The north channel has a narrow entrance hemmed in by precipitous cliffs then...

....opens out into an area of reefs with coral sand beaches that are exposed at low tide.

As we left Loch Moidar,t a pair of sea eagles watched us from high on these cliffs.

Our bows turned north again. It was getting late in the afternoon and fourth luncheon was calling. Not far ahead we spotted the ideal place...

Saturday, March 10, 2018

Fair birlin' doon the loch to Castle Tioram.

We left Shoe Bay and set off up the South channel of Loch Moidart with both a fair wind and a flood  tide behind us. We were soon birlin' doon the loch at a most respectable rate of knots.

As we paddled deep inland, the loch narrowed and the wind dropped. To the south the land was relatively low lying and is where the outflow of River Sheil carries the fresh water from Loch Sheil into the salt water of Loch Moidart.

 To the north we were hemmed in by the rough slopes of Eilean Shona which fell steeply into the sea.

 Ahead and to the east, lay our next objective...

...Castle Tiorum (pron. Cheerum) whose ancient grey walls rise from the grey rocks of...

 ...the tidal island upon which it stands. On its NW side there is a sheltered cove, which at one time would have had...
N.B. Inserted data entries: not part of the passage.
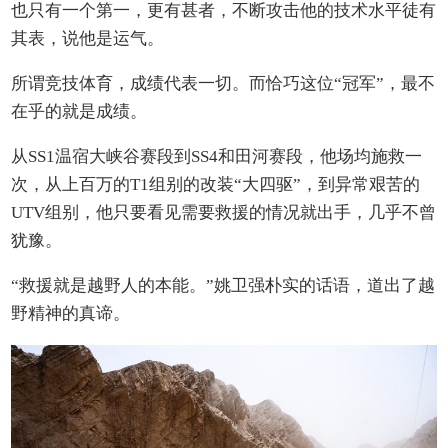
也只有一个第一，更有甚者，不断攻击他的技术水平徒有
其表，说他是运气。
所谓竞技体育，成绩代表一切。而恰巧这位“冠军”，最不
在乎的就是成绩。
从SS1温宿大峡谷赛段到SS4和田河赛段，他场均施救一
次，从上百万的T1组别的改装“大四驱”，到异常艰苦的
UTV组别，他只要看见需要救援的情况就出手，几乎不曾
犹豫。
“救援就是越野人的本能。”姚卫强朴实的话语，道出了越
野精神的真谛。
 ...wooden birlinns, like this modern reconstruction, drawn up on its sands. Many think the Celtic birlinns were developed from Viking longships but it was actually the other way round. The Celts were using birlinns some 800 years before the time of the longships. Indeed, in his third book of the Gallic Wars, Julius Caesar describes them in detail and how they were superior to the Roman galleys.

 Today it was kayaks and an F-RIB rather than birlinns that drew up on the sands  below...

 ...the castle walls. Long gone castle defenders might have viewed our approach with some suspicion but we were intent on nothing more than...

 ...stopping for our fourth luncheon....

Friday, March 09, 2018

Setting off hell for leather to Shoe Bay.

Donald quickly disappeared over the horizon towards the mouth of the South Channel of Loch Moidart.  We had arranged to meet at Shoe Bay for our third luncheon. We fully expected he would be there long before us.

Unfortunately for Donald, the various entrances to this delightful spot are not at all easy to spot from the sea and when...

...we arrived at the inner recesses of Shoe Bay there was no sign of him. A quick call on the VHF ascertained that he had explored most of the southern coast of Eilean Shona without success and was nearly at Castle Tioram. A quick turn around and...

..the hare sheepishly rowed the final few meters into the delightful turquoise waters of Shoe Bay.

Shoe  Bay makes an excellent spot for third luncheon, if you can find it, but watch out for the soft sand or you might find out why it is called Shoe Bay!

Wednesday, March 07, 2018

Paradise lost and found and a miserable rock at Cul na Croise (Eden).

 We  had just set off from Camas an Leige on the north Ardnamurchan coast when Donald appeared from the west. He had very nearly made it round Ardnamurchan Point but wisely turned back due to increasing swell.

We could not resist landing again and this time Cul na Croise was peaceful as the helicopter had departed. After catching up and after Donald stretched his legs he...

...set off towards our next rendezvous on Eilean Shona.

 We set off more leisurely, enjoying the last moments on Cul na Croise.

Either the swell had got up or Donald's little 6HP motor produced more wake than we were expecting.

As we paddled along the strand, just beyond the surf line, we came across two sculptures which had been...

 ...left behind by the participants in the Eden reality TV show. I know the participants did not find the paradise that they had been hoping to find here but what they had lost, we had found.

We turned our bows to the north and paddled inside the lonely islet of Sgeir an Eididh (loosely translated: miserable rock), we did not stop.

We made landfall at Rubha na Caillich north of Ardtoe. Our next destination was another...

...piece of paradise: turquoise waters leading to a dazzling shell sand beach on the north side of the South Channel of Loch Moidart.